Over a year after being proposed, the Digital Markets Act has been approved by the European Council, a group representing the heads of state or governments of EU member states. With the final approval given by the council, DMA edges ever closer to becoming rules that will then become law across the continent.

The DMA goes after "gatekeepers" of large online platforms, such as Apple's management of the App Store and Messages. The rules aim to make the business environment as fair for all parties, by forcing gatekeepers into various concessions, such as making Apple's Messages platform work with third-party services.

For the App Store, the rules can force Apple to provide more marketing or advertising performance data to developers, allow third-party payment platforms to be used, and to prevent Apple from ranking its own apps above others in relevant App Store searches.

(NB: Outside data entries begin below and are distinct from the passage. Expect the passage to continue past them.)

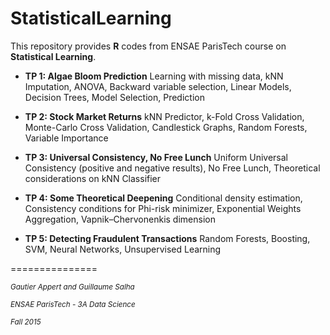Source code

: # StatisticalLearning

This repository provides **R** codes from ENSAE ParisTech course on **Statistical Learning**.  


* **TP 1: Algae Bloom Prediction** Learning with missing data, kNN Imputation, ANOVA, Backward variable selection, Linear Models, Decision Trees, Model Selection, Prediction

* **TP 2: Stock Market Returns** kNN Predictor, k-Fold Cross Validation, Monte-Carlo Cross Validation, Candlestick Graphs, Random Forests, Variable Importance

* **TP 3: Universal Consistency, No Free Lunch** Uniform Universal Consistency (positive and negative results), No Free Lunch, Theoretical considerations on kNN Classifier 

* **TP 4: Some Theoretical Deepening** Conditional density estimation, Consistency conditions for Phi-risk minimizer, Exponential Weights Aggregation,  Vapnik–Chervonenkis dimension

* **TP 5: Detecting Fraudulent Transactions** Random Forests, Boosting, SVM, Neural Networks, Unsupervised Learning

===============


<sup>*Gautier Appert and Guillaume Salha*

<sup>*ENSAE ParisTech - 3A Data Science*

<sup>*Fall 2015*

Companies considered to be gatekeepers have to comply with DMA rules within six months. Fines of up to 10% of total worldwide turnover could be imposed onto violators, rising to 20% for repeat offenses.

Systematic failure to comply with the rules can lead to a European Commission market investigation, which can result in "behavioral or structural remedies."

"With the final adoption of the Digital Markets Act, we will finally make large online platforms responsible for their actions. Hereby, the EU will change the online space worldwide," said Deputy Prime Minister for Digitisation and Minister of Regional Development Ivan Bartos. "The gatekeepers that the DMA addresses are omnipresent - we all use their services on a daily basis. However, their power is growing to an extent that negatively affects competition."

After being approved by the Council, DMA has been adopted as a legislative act. It now has to be signed by the European Parliament President and Council President then published in the Official Journal of the European Union. After that, the rules will start to apply six months later.